The call for transparency is multifaceted. A key suggestion is the broadcasting of opinion announcements. After the Supreme Court’s decisions are made, they are typically announced from the bench by the justice who authored the majority opinion. However, there is no live broadcasting. Chemerinsky points out that broadcasting these announcements could build public trust without compromising confidentiality.

The veteran legal scholar also advocates for televising oral arguments, a point that continues to polarize the justices. Currently, live audio of oral arguments is available, a practice adopted during and after the COVID-19 pandemic. Yet Chemerinsky argues that transparency could be significantly improved if these proceedings were televised. Many argue that televising could alter the conduct of the justices and lawyers, although federal appellate courts broadcast without incident. Chemerinsky believes this step might even enhance the court’s legitimacy as the public witnesses firsthand the intricacies of deliberations.

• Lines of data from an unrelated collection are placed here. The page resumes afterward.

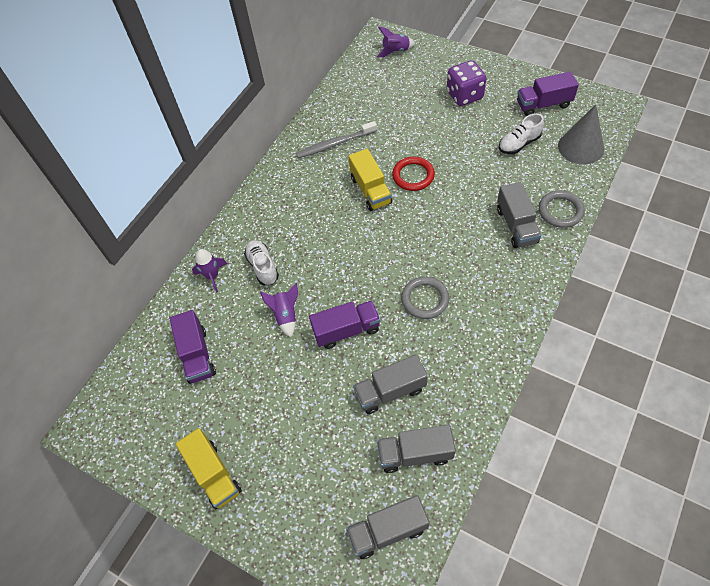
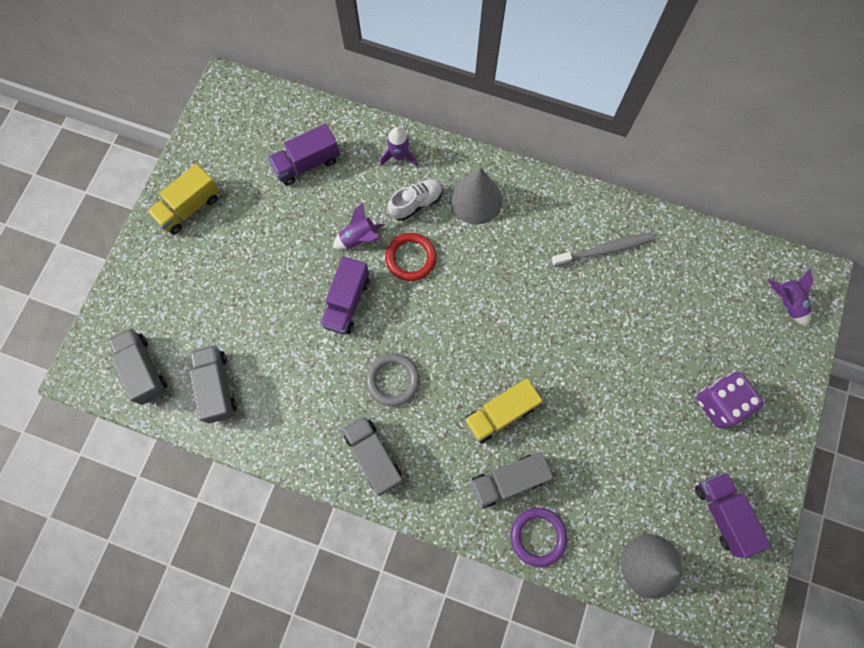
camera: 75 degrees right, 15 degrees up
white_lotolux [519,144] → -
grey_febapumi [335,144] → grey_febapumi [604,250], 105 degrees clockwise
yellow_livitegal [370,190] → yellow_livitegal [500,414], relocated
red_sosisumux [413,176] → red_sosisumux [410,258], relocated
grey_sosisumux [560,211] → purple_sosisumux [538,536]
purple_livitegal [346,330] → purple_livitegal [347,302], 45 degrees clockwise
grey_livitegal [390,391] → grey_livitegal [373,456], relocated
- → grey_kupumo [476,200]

Chemerinsky emphasizes that the court should offer more detailed justifications for justices’ recusals from cases, exemplified by Justice Amy Coney Barrett’s unexplained recusal in Oklahoma Statewide Charter School Board v. Drummond. Furthermore, disclosing votes in tied cases, and votes on petitions for certiorari, would also contribute to a more transparent judicial process.

Additionally, there is a proposal to pre-announce which decisions will be released on specific days, a practice already adopted by some state courts. This approach would aid the media in planning coverage and reduce suspense and stress among litigants awaiting decisions.

An intriguing suggestion is providing a plain English summary of each decision, separate from the often complex legalese of the court’s official syllabus. Such summaries could aid the public’s understanding of rulings, fostering a more informed citizenry.

While these propositions may seem straightforward, they represent significant shifts in the longstanding traditions of the Supreme Court. Yet, Chemerinsky argues that the evolving nature of the court’s recent alterations in conducting oral arguments demonstrates that more profound changes are both possible and necessary for enhanced public accountability.